In a recently released video recording of a speech by the first President of Armenia, Levon Ter-Petrosyan, delivered on July 27, 1993 following the occupation of the Azerbaijani city of Agdam and addressed to members of the paramilitary organization “Yerkrapa“, provides clear evidence that the ethnic cleansing of Azerbaijanis from various regions of Armenia, including areas around the Zangazur Corridor, where Azerbaijanis once constituted a majority of the population, was a deliberate policy of the Armenian government.

In 1989 and 1990, hundreds of thousands of Azerbaijani citizens gathered for a rally in the central square of Baku, demanding an end to Armenia's illegal and aggressive policies, including the annexation decision and acts of ethnic cleansing. They also protested against the neglectful and irresponsible position of the Soviet Union and its failure to protect Azerbaijanis. On January 13, 1990 Azerbaijani opposition leaders intensified their calls for independence and proposed a referendum on Azerbaijan's secession from the Soviet Union, an act that marked a key moment in the country's quest for sovereignty.

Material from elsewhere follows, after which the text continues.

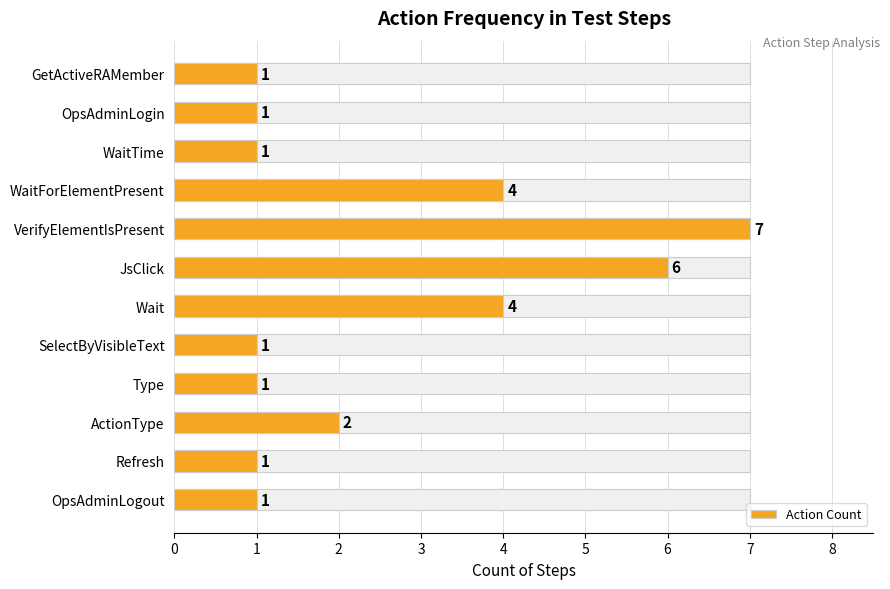

Rank the categories by value from highest to lowest.

VerifyElementIsPresent, JsClick, WaitForElementPresent, Wait, ActionType, GetActiveRAMember, OpsAdminLogin, WaitTime, SelectByVisibleText, Type, Refresh, OpsAdminLogout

In January 1990, Soviet leader Mikhail Gorbachev used the unrest in Baku to justify the intervention of the Soviet army. On January 19, 1990, the central government of the USSR imposed a curfew in Baku, effective at midnight that day. Soviet troops entered the city without informing the population. On the eve of the assault, special forces seized the state television building, cutting off all broadcasts, leaving citizens unaware of the curfew and the arrival of the troops. The official announcement came after over a hundred people had already been killed or wounded. Soldiers fired indiscriminately at civilians, including women, children, and medical personnel. Tanks crushed civilian cars and ambulances, and hospitals were cut off from power to prevent medical care for the wounded.

Such a violent suppression was, to put it mildly, unjustified, especially given the terrible suffering to which civilians were subjected. The Human Rights Watch report on the events of “Black January in Azerbaijan“ states that the violence used by the Soviet army on the night of 19/20 January was so disproportionate to the resistance offered by the Azerbaijanis that it could be defined as an implementation of collective punishment. Soviet officials publicly stated that the purpose of the intervention of Soviet troops was to prevent the overthrow of the communist government of the Republic of Azerbaijan by the nationalist-minded non-communist opposition, and the punishment inflicted on Baku by Soviet soldiers was to serve as a planned warning to national movements not only in Azerbaijan but also in the other republics of the Soviet Union.

35 years have passed since this grave crime, which has not yet received an international political and legal assessment, although it is a gross violation of the UN Universal Declaration of Human Rights, the International Covenant on Civil and Political Rights and other international legal norms. According to international law, the events of January 20 must be recognized as a crime against humanity, and the initiators and perpetrators must be held accountable.